For Rassas, living alongside Israelis has been a learning experience that has included altering pre-existing notions. “I asked a fellow student something about God and when she said she doesn’t believe in God I was shocked. ‘You’re Jewish and you don’t believe in God?’ And she was a rabbi’s daughter! I had to differentiate between being Jewish culturally and ideologically,” she explains.

Maya Negev, an Israeli Albert Katz Master’s student, grew up in a liberal Jerusalem household. Currently mapping the country’s sixth to twelfth-graders to gauge their environmental literacy levels, she ultimately hopes to serve in an influential role fostering co-existence and environment. In working towards that goal, she volunteers at a Beersheva Arab-Israeli youth club and helps Hebron’s Palestinian farmers harvest olives.

Negev is neither surprised nor alarmed by the code of silence taken up by Jordanian colleagues regarding their studies. “With two-thirds of Jordan being Palestinian refugee, it’s hard for them to acknowledge a country where the Zionist is the enemy. But our studies together are surely influencing,” she reports.

“We have so much more in common than different. Even if I knew it before, it was emphasized when I slept and talked and ate with these people. We all have the same hopes so we’re all interested in the same things from the same angles. And the bottom line? The environment knows no borders.”

5 Comments

  • An interesting article, I wonder if they would be given the cold shoulder by their colleagues, would there be discrimination? It’s just a thought. In fact I’ve never heard of desert studies. This si the first time. But I have to admit that the Israelis are very well educated @ expert in that field. Look at the land, it used to be arid and barren but now they have managed to grow plants on the former wasteland. Saudi Arabia too should do something about their land. (no connection to Israel here!)

  • ” Look at the land, it used to be arid and barren but now they have managed to grow plants on the former wasteland.”

    OMG yes! They made the desert bloom!

    please.

  • In fact Iâ??ve never heard of desert studies. This si the first time.

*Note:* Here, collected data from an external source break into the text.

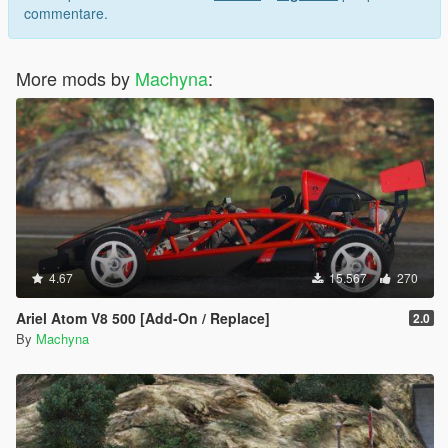
commentare.
More mods by
Machyna
:
4.67
15.567
270
Ariel Atom V8 500 [Add-On / Replace]
2.0
By
Machyna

    first time for everything, which brings me to ask if this is your first time hearing of desert studies, how did you conclude that ‘israelis are very well educated @ (did you mean &?)expert in that field?’

    lksfadljk,

    Ugh! Please show some sensitivity to readers who may happen to respect God!

  • Sorry for my lousy sarcasm. I get too excited sometimes in my responses 🙂 (and I was being 100% sarcastic.. it’s hard to tell on the Internet)

  • Jordanians being staunchly anti-Zionist has little to do with the Palestinian roots of the bulk of its population. Egypt is not Palestinian and does not even have a Palestinian population that can influence affairs yet the government and the people are also repulsed by Israel and their brutality. Morocco and Mauritania are the same, leaders shake hands with Israel while the people throw up at the sight of the flag of the state of the war criminals of Israel. Fact is, even if there were not a single Palestinian sole in Jordan, Jordanians are overwhelmingly Arabs and/or Muslims, and human beings who are, like other human beings, are instinctively revolted at the sight of injustice and repulsed by anti-arab supremacist.

    So even if all Jordanians with Palestinian blood or “nasab” leave today (and that’s over 70% of Jordan) the majority of Jordanians will still be loath to shake hands with the violent Israelis. And with the rising Islamist cultural influence and a rebound of traditional leftists in Jordan, expect rejection of Israel to become a consensus except for a dirty dozen and their surrounding parasites.

    Of course if Israel stops acting out its deeply disturbed supremacist ideology, things may change. We have seen that in the heady days of the peace process.